I have begun to develop a practice. When eating alone I use my time of “saying grace” to become more conscious of where my food is coming from; and to use that as a channel for blessing the earth and other people.
We have become so disconnected from the source of our food, which is first and foremost our Creator and Provider. It is also the earth and its generosity of bounty. What if we gave thought to the earth as a living entity? What a generous giving being the earth is to us, she provides what we need to stay alive. What do I give to her in return?
When our food came from the land we lived on it was easier to see how our relationship was going. If we did not properly care for her she had a very hard time caring for us and our needs. But now I have absolutely no idea where most of my food comes from, except for occasional trips to a farmer’s market, a small garden in my yard or a tomato plant on my balcony.
I can make a start at giving back to the earth by giving her my awareness and then my thanks.
I look at my bowl of oatmeal and I see oats, walnuts, dried cranberries, some cinnamon, a bit of raw sugar and a splash of almond milk. Usually the most thought I give to my food is how to pay for it and perhaps whether or not it is healthy for me. But in this case I start to think of the earth and those fields of oats, the sunshine falling upon them in the early morning, the ground damp from a nourishing rain that fell during the night. I think of the insects that were generous enough to pollinate the almond trees and the worms that live underground to keep the soil healthy and alive.

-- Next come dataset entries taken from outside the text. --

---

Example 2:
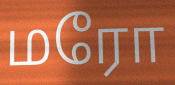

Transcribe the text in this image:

மரோ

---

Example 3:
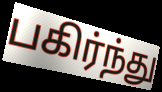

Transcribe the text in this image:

பகிர்ந்து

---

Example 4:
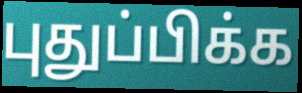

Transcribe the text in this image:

புதுப்பிக்க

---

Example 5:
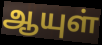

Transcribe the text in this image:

ஆயுள்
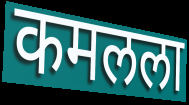
कमलला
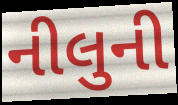
નીલુની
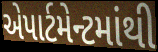
એપાર્ટમેન્ટમાંથી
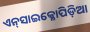
ଏନ୍‌ସାଇକ୍ଳୋପିଡ଼ିଆ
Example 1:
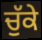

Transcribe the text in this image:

ਚੁੱਕੇ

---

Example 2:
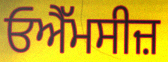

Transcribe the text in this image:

ਓਐੱਮਸੀਜ਼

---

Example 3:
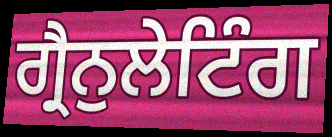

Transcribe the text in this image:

ਗ੍ਰੈਨੁਲੇਟਿੰਗ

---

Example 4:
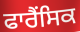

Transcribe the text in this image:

ਫਾਰੈਂਸਿਕ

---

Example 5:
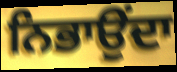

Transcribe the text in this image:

ਨਿਭਾਉਂਦਾ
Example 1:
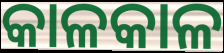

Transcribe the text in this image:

କାଳକାଳ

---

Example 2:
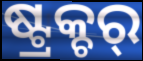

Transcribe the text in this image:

ଷ୍ଟ୍ରକ୍ଚର୍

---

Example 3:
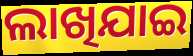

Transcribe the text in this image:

ଲାଖିଯାଇ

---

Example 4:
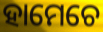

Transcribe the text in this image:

ହାମେଚେ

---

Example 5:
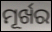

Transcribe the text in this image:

ମୂର୍ଖର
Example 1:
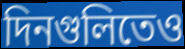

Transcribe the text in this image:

দিনগুলিতেও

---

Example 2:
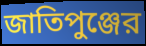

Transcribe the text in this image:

জাতিপুঞ্জের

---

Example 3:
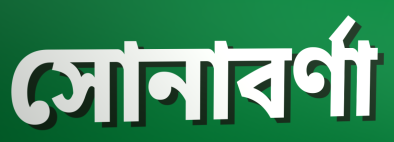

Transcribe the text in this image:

সোনাবর্ণা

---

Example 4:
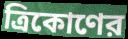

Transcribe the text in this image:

ত্রিকোণের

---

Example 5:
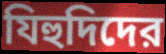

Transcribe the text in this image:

যিহুদিদের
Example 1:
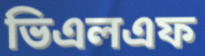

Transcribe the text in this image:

ভিএলএফ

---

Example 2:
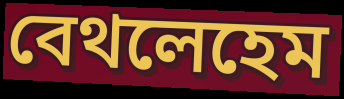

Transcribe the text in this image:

বেথলেহেম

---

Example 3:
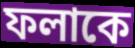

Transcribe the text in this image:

ফলাকে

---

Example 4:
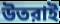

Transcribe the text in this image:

উতরাই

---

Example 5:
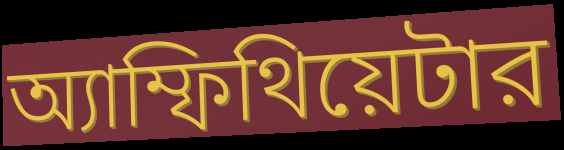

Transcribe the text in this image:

অ্যাম্ফিথিয়েটার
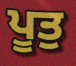
ਪੂਤੁ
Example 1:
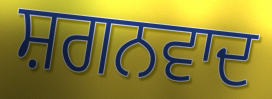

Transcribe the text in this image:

ਸ਼ਗਨਵਾਦ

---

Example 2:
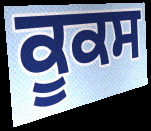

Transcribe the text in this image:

ਕੂਕਸ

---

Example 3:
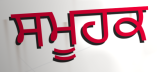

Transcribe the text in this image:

ਸਮੂਹਕ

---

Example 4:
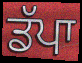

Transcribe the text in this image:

ਡੱਪਾ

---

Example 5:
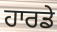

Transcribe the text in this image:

ਹਾਰਡੇ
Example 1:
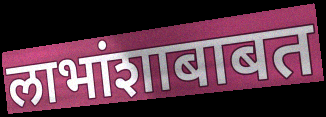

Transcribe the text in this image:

लाभांशाबाबत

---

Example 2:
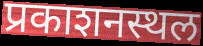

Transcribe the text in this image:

प्रकाशनस्थल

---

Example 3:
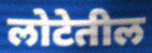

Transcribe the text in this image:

लोटेतील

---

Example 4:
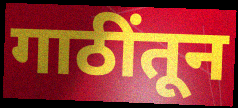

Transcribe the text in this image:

गाठींतून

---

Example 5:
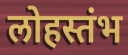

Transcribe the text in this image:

लोहस्तंभ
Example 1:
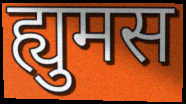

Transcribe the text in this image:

ह्युमस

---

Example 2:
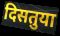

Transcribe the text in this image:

दिसतुया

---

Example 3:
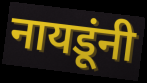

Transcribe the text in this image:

नायडूंनी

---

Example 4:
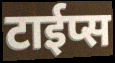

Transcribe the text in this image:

टाईप्स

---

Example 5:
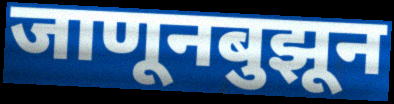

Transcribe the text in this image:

जाणूनबुझून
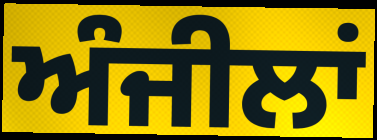
ਅੰਜੀਲਾਂ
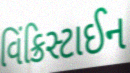
વિંક્રિસ્ટાઈન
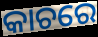
କାଚରେ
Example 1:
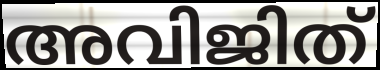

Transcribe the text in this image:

അവിജിത്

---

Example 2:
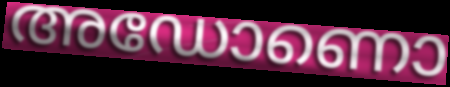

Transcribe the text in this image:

അഡോണൊ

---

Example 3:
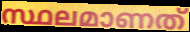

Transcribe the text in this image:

സ്ഥലമാണത്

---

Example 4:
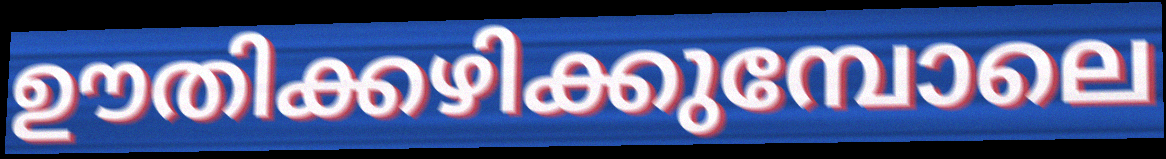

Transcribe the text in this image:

ഊതിക്കഴിക്കുമ്പോലെ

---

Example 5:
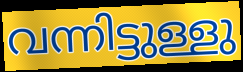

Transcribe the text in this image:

വന്നിട്ടുള്ളു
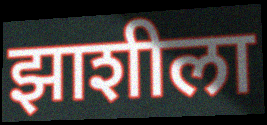
झाशीला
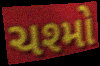
ચશ્મો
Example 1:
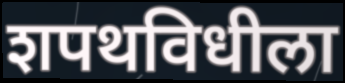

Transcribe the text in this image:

शपथविधीला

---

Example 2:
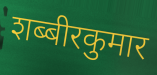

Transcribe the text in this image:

शब्बीरकुमार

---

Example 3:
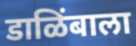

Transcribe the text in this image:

डाळिंबाला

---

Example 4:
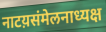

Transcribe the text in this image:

नाटय़संमेलनाध्यक्ष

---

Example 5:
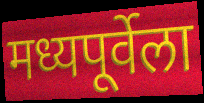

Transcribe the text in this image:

मध्यपूर्वेला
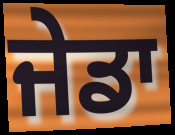
ਜੇਡਾ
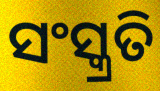
ସଂସ୍କ୍ରତି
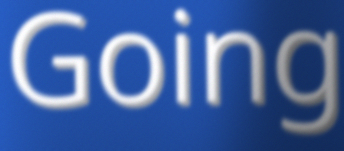
Going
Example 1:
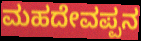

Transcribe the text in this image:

ಮಹದೇವಪ್ಪನ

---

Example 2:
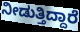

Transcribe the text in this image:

ನೀಡುತ್ತಿದ್ದಾರೆ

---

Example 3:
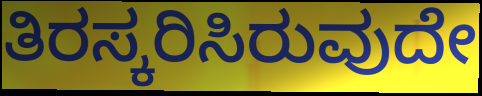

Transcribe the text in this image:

ತಿರಸ್ಕರಿಸಿರುವುದೇ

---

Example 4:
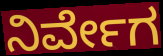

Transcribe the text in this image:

ನಿರ್ವೇಗ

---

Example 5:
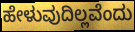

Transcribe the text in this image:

ಹೇಳುವುದಿಲ್ಲವೆಂದು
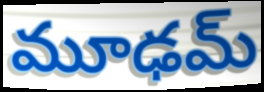
మూఢమ్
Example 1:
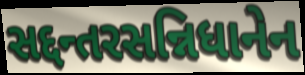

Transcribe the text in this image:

સદ્દન્તરસન્નિધાનેન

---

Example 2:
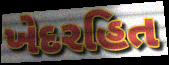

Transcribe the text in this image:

ખેદરહિત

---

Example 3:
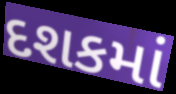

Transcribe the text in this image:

દશકમાં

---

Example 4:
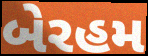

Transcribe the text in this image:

બેરહમ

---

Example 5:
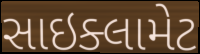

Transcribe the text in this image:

સાઇક્લામેટ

I think of the cranberry bog and the sugar cane and even the cinnamon plant. And I imagine the source of water that is part of the almond milk. I say thank you to the ground, the sun, the rain, the insects and the plants. There is life in them. I might forget that until I see a dead plant. How can something die unless it was first alive? And so I eat this gift of life that these plants are for my life, and I say thank you — to all of it. I begin to feel connected, so connected, to earth and plants, water and insects, that may be from the other side of the earth.
I begin to think of how this food arrived in my bowl. I think of the farmer who owns the land and his trials and I pray for him. I think of the migrant worker toiling underneath a blistering sun in a sugar cane field and her struggles. She is far from her home, wondering how to care for her family. Wondering whether or not she will have health care to help her when she is sick or injured. I begin to think of all the people and systems it took just to get this one simple bowl of oatmeal onto my table. I am overwhelmed with how dependent I have become. I think of the tractor that someone had to design, build, sell, transport and operate. There is the truck that drove the food from the field to the factory — its driver, the gasoline in its tank, all of the people who manufactured the truck. I think of the workers in the factory, processing and packing the oats and walnuts, the cranberries and cinnamon. I think of their individual lives and concerns, their needs for housing, love and a future for their children. I bless them.
I think of the young woman in New York City, designing the logo on the bottle of almond milk, and the salesperson who sold it to the grocery store. There are the people in the warehouses who distribute it and the store clerk who stocks the shelves and the cashier at the checkout counter. How are they? Are they well and happy? Are they suffering? Are their loved ones ok? Are they lonely and need a smile? I pray for them. I ask God to care for them and their loved ones and to bless them.
And I eat my bowl of oats with a heart full of blessing, love and gratitude. I eat my breakfast feeling my connection with so many, many people. I swallow my food with a deeper appreciation for the earth and her creatures and my fellow humans. I feel what it means to be alive and part of God’s world.
I feel overwhelmed with the world we have created and how complicated we have made it. I see how I have become detached from the world as God created it. I now live in a world where instead of planting and harvesting food just outside my door, it can take hundreds of people just to have a simple bowl of food on my table.
And I think, I pray, “What can I do today to begin to connect to and care for God’s creation?”